= About this task =
Go line by line through the entries and show those that hold the string "middle".
——
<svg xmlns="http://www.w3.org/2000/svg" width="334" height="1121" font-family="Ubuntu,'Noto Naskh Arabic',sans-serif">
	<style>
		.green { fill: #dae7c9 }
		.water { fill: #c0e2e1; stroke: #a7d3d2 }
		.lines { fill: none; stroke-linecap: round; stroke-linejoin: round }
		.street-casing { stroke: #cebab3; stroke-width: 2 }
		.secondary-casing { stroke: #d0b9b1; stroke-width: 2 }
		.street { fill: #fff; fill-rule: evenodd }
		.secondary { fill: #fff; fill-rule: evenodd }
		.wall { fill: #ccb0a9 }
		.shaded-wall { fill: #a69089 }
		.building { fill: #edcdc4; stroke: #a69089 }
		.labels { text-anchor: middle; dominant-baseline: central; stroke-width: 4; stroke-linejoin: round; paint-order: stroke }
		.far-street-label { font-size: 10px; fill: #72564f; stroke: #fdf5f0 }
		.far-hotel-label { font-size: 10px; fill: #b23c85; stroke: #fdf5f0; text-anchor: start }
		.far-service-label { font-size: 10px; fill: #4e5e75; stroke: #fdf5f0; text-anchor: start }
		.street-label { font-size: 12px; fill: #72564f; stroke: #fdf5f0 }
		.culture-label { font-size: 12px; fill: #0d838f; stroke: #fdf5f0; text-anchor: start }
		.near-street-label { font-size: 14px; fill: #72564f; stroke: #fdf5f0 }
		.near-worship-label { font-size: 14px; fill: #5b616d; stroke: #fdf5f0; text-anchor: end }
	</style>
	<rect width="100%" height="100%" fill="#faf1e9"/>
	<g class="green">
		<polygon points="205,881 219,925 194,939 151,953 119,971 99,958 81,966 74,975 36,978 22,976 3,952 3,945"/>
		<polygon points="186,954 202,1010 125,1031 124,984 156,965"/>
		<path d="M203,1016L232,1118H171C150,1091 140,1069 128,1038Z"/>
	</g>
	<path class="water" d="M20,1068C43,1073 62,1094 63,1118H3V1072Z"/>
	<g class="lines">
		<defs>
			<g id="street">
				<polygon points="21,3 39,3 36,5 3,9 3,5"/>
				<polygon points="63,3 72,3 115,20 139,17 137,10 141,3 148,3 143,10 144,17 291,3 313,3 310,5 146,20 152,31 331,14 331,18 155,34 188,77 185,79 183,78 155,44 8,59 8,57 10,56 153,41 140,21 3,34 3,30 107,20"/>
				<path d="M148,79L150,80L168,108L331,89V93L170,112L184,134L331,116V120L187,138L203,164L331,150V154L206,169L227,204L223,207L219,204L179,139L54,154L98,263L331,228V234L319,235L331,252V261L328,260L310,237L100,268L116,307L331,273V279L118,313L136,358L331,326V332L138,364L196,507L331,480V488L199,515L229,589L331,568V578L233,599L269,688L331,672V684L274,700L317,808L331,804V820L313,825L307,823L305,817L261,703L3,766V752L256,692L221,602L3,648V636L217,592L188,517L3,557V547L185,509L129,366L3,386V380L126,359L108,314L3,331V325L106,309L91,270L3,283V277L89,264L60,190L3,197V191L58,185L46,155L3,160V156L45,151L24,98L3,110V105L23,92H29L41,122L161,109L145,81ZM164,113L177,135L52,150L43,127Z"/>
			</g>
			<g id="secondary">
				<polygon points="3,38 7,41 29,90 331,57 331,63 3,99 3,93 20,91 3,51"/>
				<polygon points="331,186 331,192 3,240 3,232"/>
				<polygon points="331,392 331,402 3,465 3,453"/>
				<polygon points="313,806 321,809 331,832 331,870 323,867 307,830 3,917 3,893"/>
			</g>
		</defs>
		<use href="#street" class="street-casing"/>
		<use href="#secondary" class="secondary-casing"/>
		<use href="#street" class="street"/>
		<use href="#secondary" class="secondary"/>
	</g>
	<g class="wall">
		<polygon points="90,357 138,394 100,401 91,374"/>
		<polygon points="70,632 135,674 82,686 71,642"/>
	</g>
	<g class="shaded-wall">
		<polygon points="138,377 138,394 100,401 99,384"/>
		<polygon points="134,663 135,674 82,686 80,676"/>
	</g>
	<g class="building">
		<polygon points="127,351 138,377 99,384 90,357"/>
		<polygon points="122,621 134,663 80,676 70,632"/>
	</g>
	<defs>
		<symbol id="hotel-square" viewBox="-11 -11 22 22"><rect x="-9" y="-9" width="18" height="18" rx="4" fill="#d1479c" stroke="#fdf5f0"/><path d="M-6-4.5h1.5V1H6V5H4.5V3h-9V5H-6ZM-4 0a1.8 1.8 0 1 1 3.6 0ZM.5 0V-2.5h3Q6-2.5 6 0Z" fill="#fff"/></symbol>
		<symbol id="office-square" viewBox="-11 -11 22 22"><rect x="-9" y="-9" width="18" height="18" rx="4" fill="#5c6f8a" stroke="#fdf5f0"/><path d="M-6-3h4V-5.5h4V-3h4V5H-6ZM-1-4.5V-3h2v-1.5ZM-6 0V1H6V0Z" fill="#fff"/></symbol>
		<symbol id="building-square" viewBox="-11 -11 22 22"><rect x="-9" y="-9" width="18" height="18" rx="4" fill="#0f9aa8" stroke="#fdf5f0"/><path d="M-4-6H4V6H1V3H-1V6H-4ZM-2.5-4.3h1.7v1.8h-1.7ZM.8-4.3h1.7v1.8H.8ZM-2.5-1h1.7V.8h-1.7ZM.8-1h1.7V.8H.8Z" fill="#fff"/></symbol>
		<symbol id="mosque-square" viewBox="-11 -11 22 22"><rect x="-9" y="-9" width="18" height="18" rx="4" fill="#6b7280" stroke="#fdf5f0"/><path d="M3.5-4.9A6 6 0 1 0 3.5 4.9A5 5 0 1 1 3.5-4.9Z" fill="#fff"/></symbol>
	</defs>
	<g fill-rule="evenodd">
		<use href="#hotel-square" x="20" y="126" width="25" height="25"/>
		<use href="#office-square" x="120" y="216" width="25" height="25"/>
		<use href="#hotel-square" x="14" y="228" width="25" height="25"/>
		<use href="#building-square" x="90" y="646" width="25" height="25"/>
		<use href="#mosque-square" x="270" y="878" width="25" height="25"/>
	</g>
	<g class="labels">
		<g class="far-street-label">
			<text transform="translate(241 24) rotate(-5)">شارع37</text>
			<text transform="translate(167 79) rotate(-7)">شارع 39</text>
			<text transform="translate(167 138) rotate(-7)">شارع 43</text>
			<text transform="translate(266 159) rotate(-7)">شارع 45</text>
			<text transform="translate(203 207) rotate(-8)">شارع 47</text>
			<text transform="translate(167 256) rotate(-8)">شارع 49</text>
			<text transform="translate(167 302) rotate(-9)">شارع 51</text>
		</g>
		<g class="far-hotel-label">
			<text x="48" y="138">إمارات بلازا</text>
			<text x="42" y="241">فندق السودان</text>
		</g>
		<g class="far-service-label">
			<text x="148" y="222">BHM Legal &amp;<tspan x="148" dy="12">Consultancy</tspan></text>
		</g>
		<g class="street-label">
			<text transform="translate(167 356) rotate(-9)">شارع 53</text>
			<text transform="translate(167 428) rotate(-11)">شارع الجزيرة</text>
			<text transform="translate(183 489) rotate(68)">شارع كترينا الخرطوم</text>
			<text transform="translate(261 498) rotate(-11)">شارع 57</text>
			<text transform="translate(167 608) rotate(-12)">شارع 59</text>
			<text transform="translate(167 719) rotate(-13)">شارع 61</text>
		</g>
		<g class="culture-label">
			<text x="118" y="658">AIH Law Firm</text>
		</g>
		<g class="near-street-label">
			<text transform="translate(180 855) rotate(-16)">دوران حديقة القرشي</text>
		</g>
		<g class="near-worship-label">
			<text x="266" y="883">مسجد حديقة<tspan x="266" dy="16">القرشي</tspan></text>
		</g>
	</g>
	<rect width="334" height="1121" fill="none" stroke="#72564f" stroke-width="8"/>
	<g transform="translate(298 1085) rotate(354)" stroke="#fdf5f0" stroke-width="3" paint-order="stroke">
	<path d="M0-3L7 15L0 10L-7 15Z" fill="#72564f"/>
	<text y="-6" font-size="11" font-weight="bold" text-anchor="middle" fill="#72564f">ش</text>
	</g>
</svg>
——
= Answer to this problem =
		.labels { text-anchor: middle; dominant-baseline: central; stroke-width: 4; stroke-linejoin: round; paint-order: stroke }
	<text y="-6" font-size="11" font-weight="bold" text-anchor="middle" fill="#72564f">ش</text>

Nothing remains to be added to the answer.